# any advantage to a diffuser overhead?



## michaelcarey (Apr 24, 2010)

Hi Everybody,

I had a quick look through this forum and couldn't find anything specific on using diffuser panels (not absorbing) to control reflections. The rear row of seats in my HT have some acoustical challenges... large reflective walls on the sides, a large flat wall behind and of course a ceiling.
The right hand wall is broken up by a five bay Boltz multimedia rack full of DVDs and CDs, but I still get some distinctive echos between the walls.
I will be adding some panels to the left wall but also have the option to hang some panels from the ceiling. 
I am going to make some diffusing panels for the rear wall, random height softwood blocks fixed to some MDF panels and I was thinking of making some extra to hang overhead.

Has anyone here made diffusing panels? Was it worth it?
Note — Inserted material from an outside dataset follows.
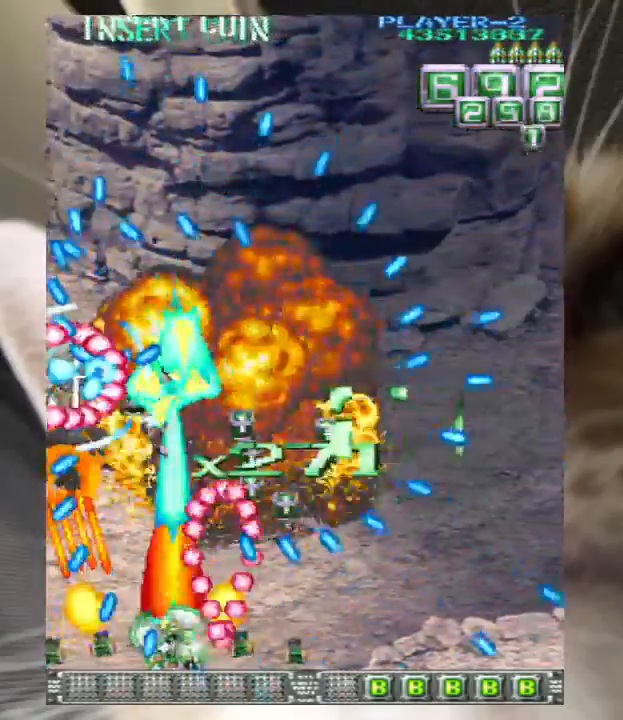
{"keys": ["z"], "events": [[100, "down", "up"]]}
How did you go about it?

Lots of questions... I'm all ears!

Michael.


----------



## robbo266317 (Sep 22, 2008)

I have not done any room treatment yet, just moved into our new house 4 weeks ago and only got the phone/internet back on last week.

I have researched many sites in preparation for my new dedicated room and one that stood out had 45° panels in the ceiling facing the speakers (eg \ \ \ [] ) and the whole ceiling was filled with fiberglass insulation. 

I haven't seen any overhead diffusers though....


----------



## bpape (Sep 14, 2006)

Generally, the rear wall is a useful place to have broadband bass control to get rid of the boom in the rear row when too close to a wall. Diffusion IMO would be better on the side walls in the rear half of the room - provided the echo you hear is only in the upper mids and highs.

Bryan


----------